House of KSIL · Lyric Codex
Woke Yet x KSIL
Watchtower
Cultural Discernment & Spiritual Awareness
A challenge to surface-level thinking and cultural conformity. Woke Yet examines the difference between awareness and wisdom, urging listeners to question assumptions, seek truth, and develop spiritual discernment in a world filled with competing voices.
Woke Yet is not ultimately about politics, trends, or social movements.
It is about perception.
The record asks what happens when a person becomes informed but remains spiritually blind. Throughout the song, awareness is presented as incomplete unless it is anchored to truth.
The deeper warning is that information alone cannot save anyone. Knowledge without wisdom often produces confusion rather than clarity.
The song calls listeners beyond reaction and into discernment.
- Woke Yet is the Watchtower's most direct interrogation of the person who has been going through the spiritual motions without the interior activation that makes the motions meaningful. "You can't master this phase if your body still a slave" — the track names the specific gap between religious behavior and spiritual wakefulness, and refuses to let the gap go unnamed.
- Woke Yet speaks to the person entangled in the flames of shame without a go-between — the specific paralysis of someone who knows what they did and cannot locate the pathway back from it. The track names that entanglement with precision and then offers the only exit available: the one who authored the pathway back has been waiting for the question.
- "70% gon' vibe, 20% gon' think it's deep, 8% gon' feel that tug, 2% gon' hear God speak. I ain't here for the plenty — I'm here for the ones who see." Woke Yet names the specific listener it is written for — not the crowd, not the algorithm, but the 2% who are spiritually awake enough to receive what is actually being transmitted.

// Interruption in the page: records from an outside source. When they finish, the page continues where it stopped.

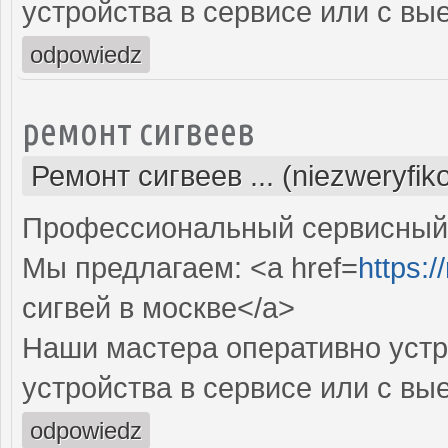
устройства в сервисе или с вы
odpowiedz
ремонт сигвеев
Ремонт сигвеев ... (niezweryfi
Профессиональный сервисный ц
Мы предлагаем: <a href=
https:/
сигвей в москве</a>
Наши мастера оперативно устр
устройства в сервисе или с вы
odpowiedz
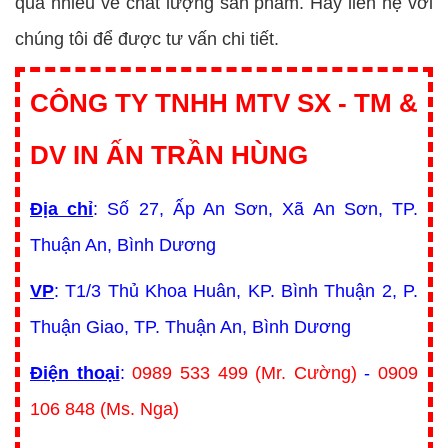
quá nhiều về chất lượng sản phẩm. Hãy liên hệ với
chúng tôi để được tư vấn chi tiết.
CÔNG TY TNHH MTV SX - TM &
DV IN ẤN TRẦN HÙNG
Địa chỉ
: Số 27, Ấp An Sơn, Xã An Sơn, TP.
Thuận An, Bình Dương
VP
: T1/3 Thủ Khoa Huân, KP. Bình Thuận 2, P.
Thuận Giao, TP. Thuận An, Bình Dương
Điện thoại
:
0989 533 499 (Mr. Cường)
-
0909
106 848 (Ms. Nga)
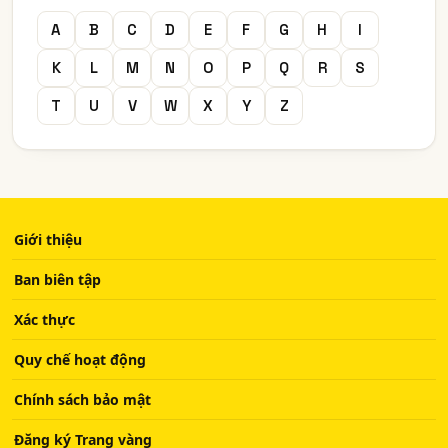
A
B
C
D
E
F
G
H
I
K
L
M
N
O
P
Q
R
S
T
U
V
W
X
Y
Z
Giới thiệu
Ban biên tập
Xác thực
Quy chế hoạt động
Chính sách bảo mật
Đăng ký Trang vàng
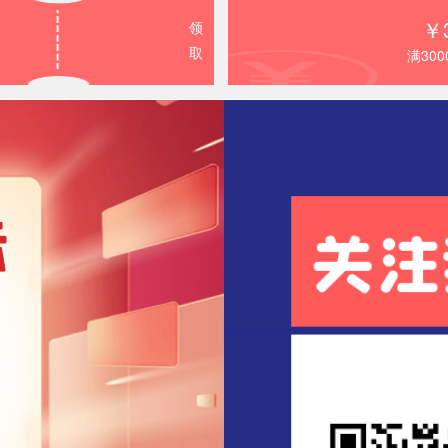
￥
领
取
满30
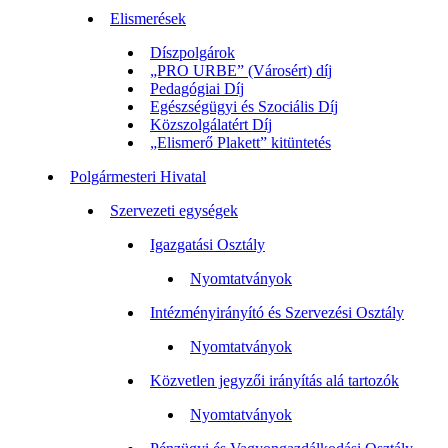
Elismerések
Díszpolgárok
„PRO URBE” (Városért) díj
Pedagógiai Díj
Egészségügyi és Szociális Díj
Közszolgálatért Díj
„Elismerő Plakett” kitüntetés
Polgármesteri Hivatal
Szervezeti egységek
Igazgatási Osztály
Nyomtatványok
Intézményirányító és Szervezési Osztály
Nyomtatványok
Közvetlen jegyzői irányítás alá tartozók
Nyomtatványok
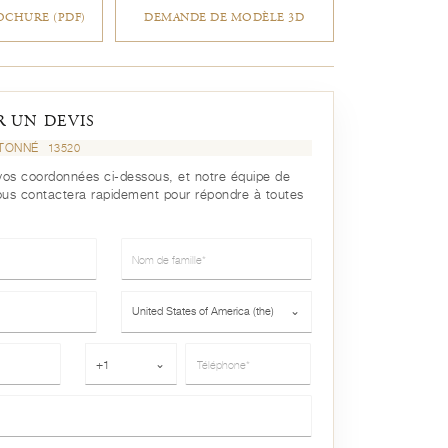
CHURE (PDF)
DEMANDE DE MODÈLE 3D
 UN DEVIS
ITONNÉ
13520
r vos coordonnées ci-dessous, et notre équipe de
ous contactera rapidement pour répondre à toutes
Nom de famille*
Pays*
United States of America (the)
⌄
Téléphone*
+1
⌄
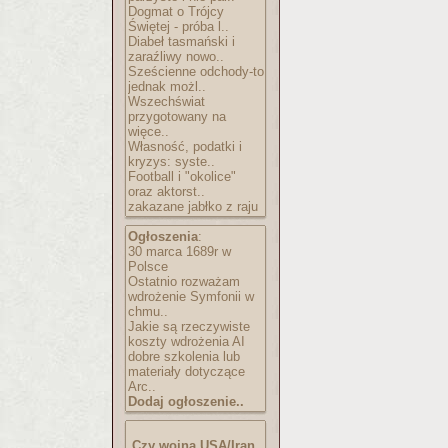
Dogmat o Trójcy
Świętej - próba l..
Diabeł tasmański i
zaraźliwy nowo..
Sześcienne odchody-to
jednak możl..
Wszechświat
przygotowany na
więce..
Własność, podatki i
kryzys: syste..
Football i "okolice"
oraz aktorst..
zakazane jabłko z raju
Ogłoszenia
:
30 marca 1689r w
Polsce
Ostatnio rozważam
wdrożenie Symfonii w
chmu..
Jakie są rzeczywiste
koszty wdrożenia AI
dobre szkolenia lub
materiały dotyczące
Arc..
Dodaj ogłoszenie..
Czy wojna USA/Iran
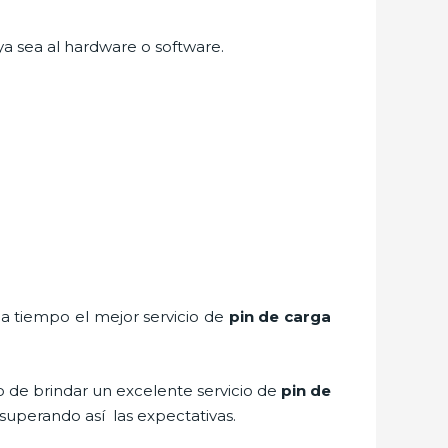
ya sea al hardware o software.
 a tiempo el mejor servicio de
pin de car
ga
o de brindar un excelente servicio de
pin de
 superando así las expectativas.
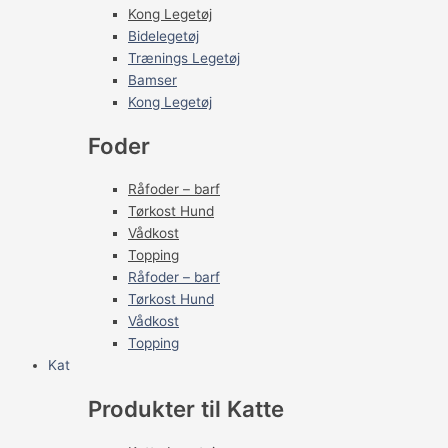
Kong Legetøj
Bidelegetøj
Trænings Legetøj
Bamser
Kong Legetøj
Foder
Råfoder – barf
Tørkost Hund
Vådkost
Topping
Råfoder – barf
Tørkost Hund
Vådkost
Topping
Kat
Produkter til Katte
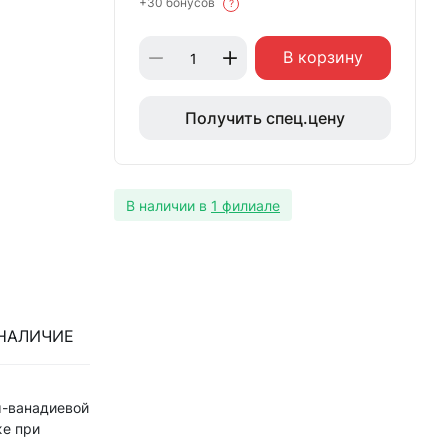
+30 бонусов
?
В корзину
Получить спец.цену
В наличии в
1 филиале
НАЛИЧИЕ
м-ванадиевой
же при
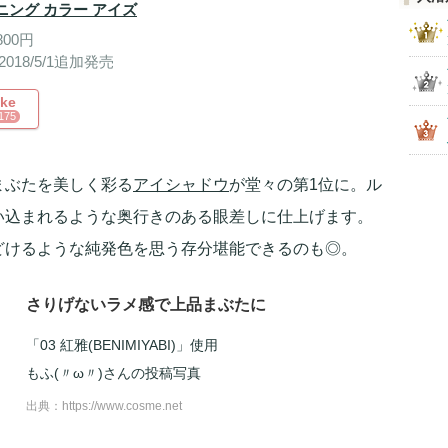
ニング カラー アイズ
800円
2018/5/1追加発売
ike
175
まぶたを美しく彩る
アイシャドウ
が堂々の第1位に。ル
い込まれるような奥行きのある眼差しに仕上げます。
どけるような純発色を思う存分堪能できるのも◎。
さりげないラメ感で上品まぶたに
「03 紅雅(BENIMIYABI)」使用
もふ(〃ω〃)さんの投稿写真
出典：
https://www.cosme.net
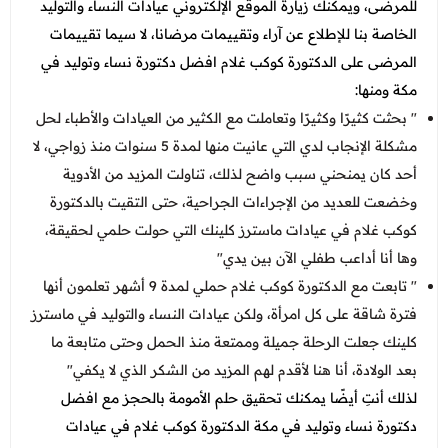
للمرضى، ويمكنك زيارة الموقع الإلكتروني عيادات النساء والتوليد
الخاصة بنا للإطلاع عن آراء وتقييمات مرضانا، لا سيما تقييمات
المرضى على الدكتورة كوكب غلام افضل دكتورة نساء وتوليد في
مكة ومنها:
" بحثت كثيرًا وكثيرًا وتعاملت مع الكثير من العيادات والأطباء لحل
مشكلة الإنجاب لدي التي عانيت منها لمدة 5 سنوات منذ زواجي، لا
أحد كان يمنحني سبب واضح لذلك، تناولت المزيد من الأدوية
وخضعت للعديد من الإجراءات الجراحية، حتى التقيت بالدكتورة
كوكب غلام في عيادات ماسترز كلينك التي حولت حلمي لحقيقة،
وها أنا أداعب طفلي الآن بين يدي"
" تابعت مع الدكتورة كوكب غلام حملي لمدة 9 أشهر تعلمون أنها
فترة شاقة على كل امرأة، ولكن عيادات النساء والتوليد في ماسترز
كلينك جعلت الرحلة جميلة وممتعة منذ الحمل وحتى متابعة ما
بعد الولادة، أنا هنا لأقدم لهم المزيد من الشكر الذي لا يكفي"
لذلك أنتِ أيضًا يمكنك تحقيق حلم الأمومة بالحجز مع افضل
دكتورة نساء وتوليد في مكة
الدكتورة كوكب غلام
في عيادات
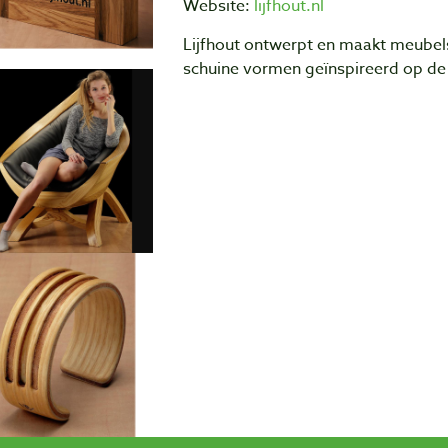
Website:
lijfhout.nl
Lijfhout ontwerpt en maakt meubel
schuine vormen geïnspireerd op d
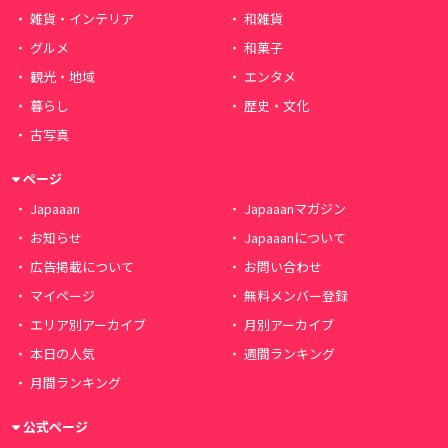
雑貨・インテリア
和雑貨
グルメ
和菓子
観光・地域
エンタメ
暮らし
歴史・文化
古写真
ページ
Japaaan
Japaaanマガジン
お知らせ
Japaaanについて
広告掲載について
お問い合わせ
マイページ
無料メンバー登録
エリア別アーカイブ
月別アーカイブ
本日の人気
週間ランキング
月間ランキング
公式ページ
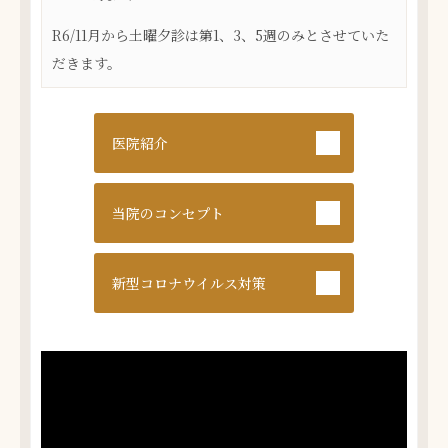
R6/11月から土曜夕診は第1、3、5週のみとさせていた
だきます。
医院紹介
当院の
コンセプト
新型コロナウイルス対策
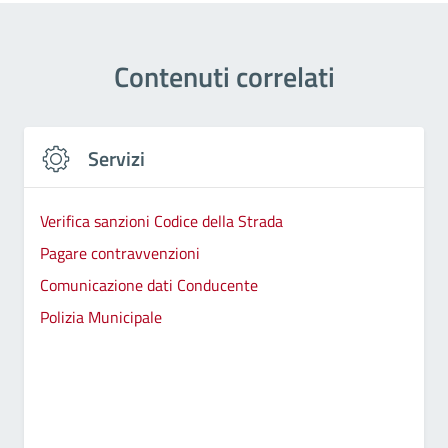
Contenuti correlati
Servizi
Verifica sanzioni Codice della Strada
Pagare contravvenzioni
Comunicazione dati Conducente
Polizia Municipale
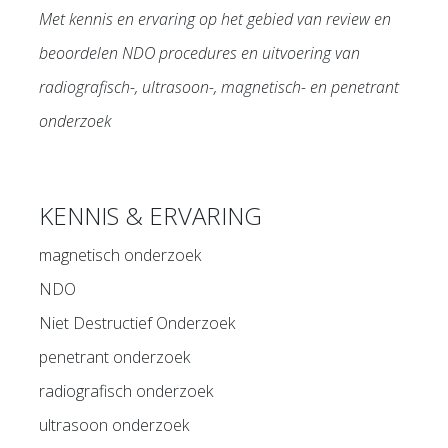
Met kennis en ervaring op het gebied van review en
beoordelen NDO procedures en uitvoering van
radiografisch-, ultrasoon-, magnetisch- en penetrant
onderzoek
KENNIS & ERVARING
magnetisch onderzoek
NDO
Niet Destructief Onderzoek
penetrant onderzoek
radiografisch onderzoek
ultrasoon onderzoek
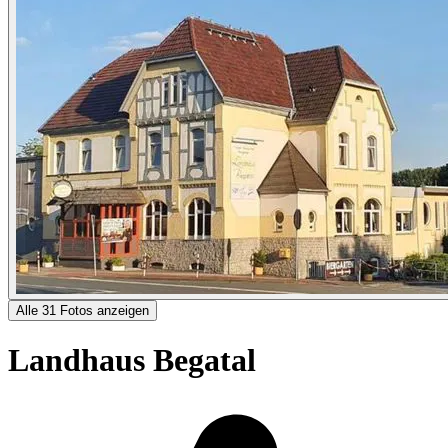
Alle 31 Fotos anzeigen
Landhaus Begatal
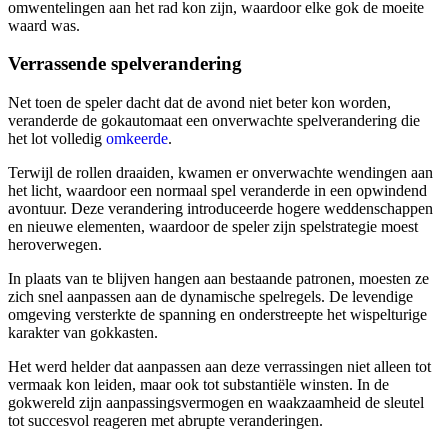
omwentelingen aan het rad kon zijn, waardoor elke gok de moeite
waard was.
Verrassende spelverandering
Net toen de speler dacht dat de avond niet beter kon worden,
veranderde de gokautomaat een onverwachte spelverandering die
het lot volledig
omkeerde
.
Terwijl de rollen draaiden, kwamen er onverwachte wendingen aan
het licht, waardoor een normaal spel veranderde in een opwindend
avontuur. Deze verandering introduceerde hogere weddenschappen
en nieuwe elementen, waardoor de speler zijn spelstrategie moest
heroverwegen.
In plaats van te blijven hangen aan bestaande patronen, moesten ze
zich snel aanpassen aan de dynamische spelregels. De levendige
omgeving versterkte de spanning en onderstreepte het wispelturige
karakter van gokkasten.
Het werd helder dat aanpassen aan deze verrassingen niet alleen tot
vermaak kon leiden, maar ook tot substantiële winsten. In de
gokwereld zijn aanpassingsvermogen en waakzaamheid de sleutel
tot succesvol reageren met abrupte veranderingen.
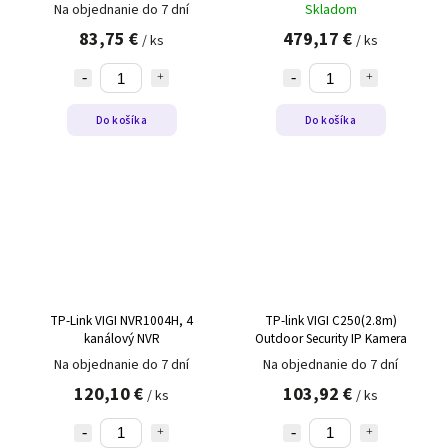
Na objednanie do 7 dní
Skladom
83,75 €
479,17 €
/ ks
/ ks
Do košíka
Do košíka
TP-Link VIGI NVR1004H, 4
TP-link VIGI C250(2.8m)
kanálový NVR
Outdoor Security IP Kamera
Na objednanie do 7 dní
Na objednanie do 7 dní
120,10 €
103,92 €
/ ks
/ ks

- "You ain't used your gifts yet" — Woke Yet speaks from the Watchtower to the person who has been sitting on a calling that has a shelf life, and the clock is running. Not as condemnation, but as the specific urgency of a watchman who can see what the person on the ground cannot: the gifts have a window, and the window is open right now.
- Woke Yet begins in the body — the alarm going off, the heart not quite armed, the sweats, the mind driving ninety miles backwards off a ledge again. The track locates spiritual apathy in the physical and emotional reality of a person who has been running on empty long enough to mistake the emptiness for normal. The question is not an accusation. It is a lifeline thrown to the person who is still close enough to catch it.
- Woke Yet is written for the 2% — hope that spiritual wakefulness is not extinct, just rare. The lifeline is thrown to the person still close enough to catch it: you ain't used your gifts yet, and the window is open now.
- Mind driving ninety miles backwards off a ledge — Woke Yet begins in bodily fear before it asks the spiritual question. The fear is not dismissed; it is the entry point to asking whether the body is still a slave while the spirit could be awake.
- 70% gon' vibe, 20% gon' think it's deep — Woke Yet names distraction as the enemy of wakefulness. The Watchtower refuses to compete for the plenty; it transmits for the ones who see, and distraction is what keeps the rest from looking up.